Extract to read
What am I going to work on today?

I’m a long time Agenda user, and I’ve tried various workflows over the years - partly as my work has changed, partly trying to find ‘the’ approach that works for me.

The one thing I’ve never cracked to my satisfaction is creating a list of the things I’m going to work on today. My basic premise is that I have various projects and notes at differnt stages of completion, and some of them contain tasks in checklists. Every morning I like to scan my notes, look at my calendar and quickly check my email - and then plan my day. I use tags and due dates to draw my attention to particular notes.

I’ve tried marking Notes as On The Agenda, to signify those I’m going to work on today - but that doesn’t allow me to place them in the order I plan to work through them. It also doesn’t account for the fact that one note may have tasks that I want to today and tasks for the future. I sometimes mark notes OTA that I want to use as reference today.

Recorded data
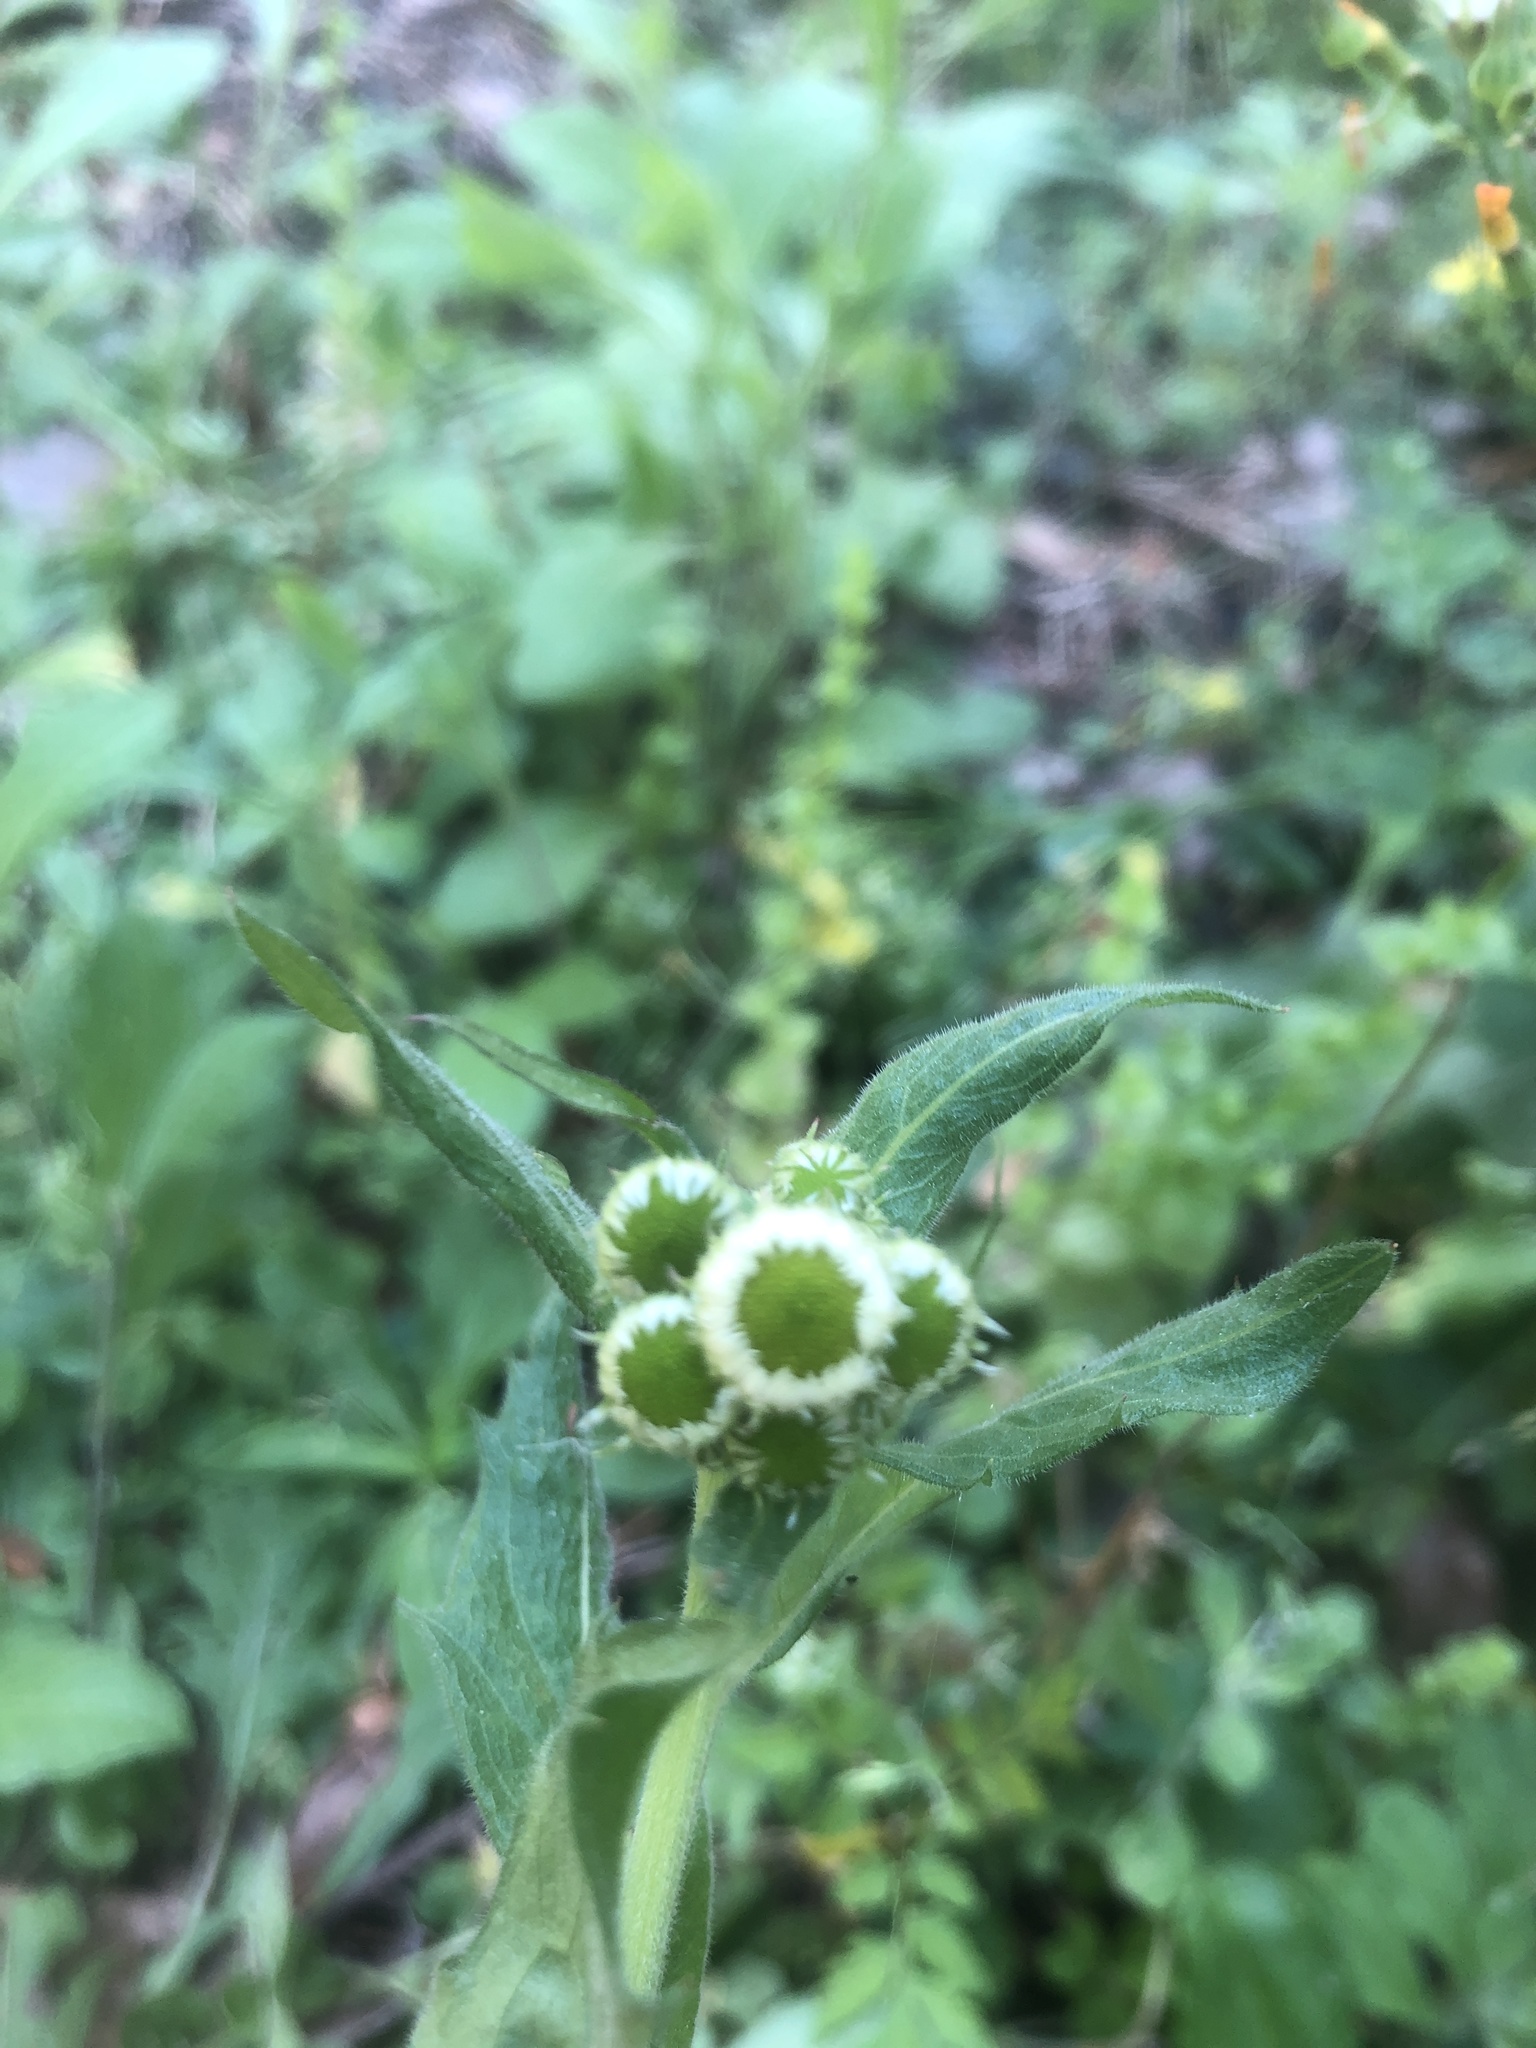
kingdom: Plantae
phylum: Tracheophyta
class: Magnoliopsida
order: Asterales
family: Asteraceae
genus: Erigeron
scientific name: Erigeron quercifolius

Task instructions
Please copy the post about planning the day from "The one thing" up to and including "to particular notes.", renaming "calendar" to "planner". You won't need the lines after the text for this.

Answer to the task
The one thing I’ve never cracked to my satisfaction is creating a list of the things I’m going to work on today. My basic premise is that I have various projects and notes at differnt stages of completion, and some of them contain tasks in checklists. Every morning I like to scan my notes, look at my planner and quickly check my email - and then plan my day. I use tags and due dates to draw my attention to particular notes.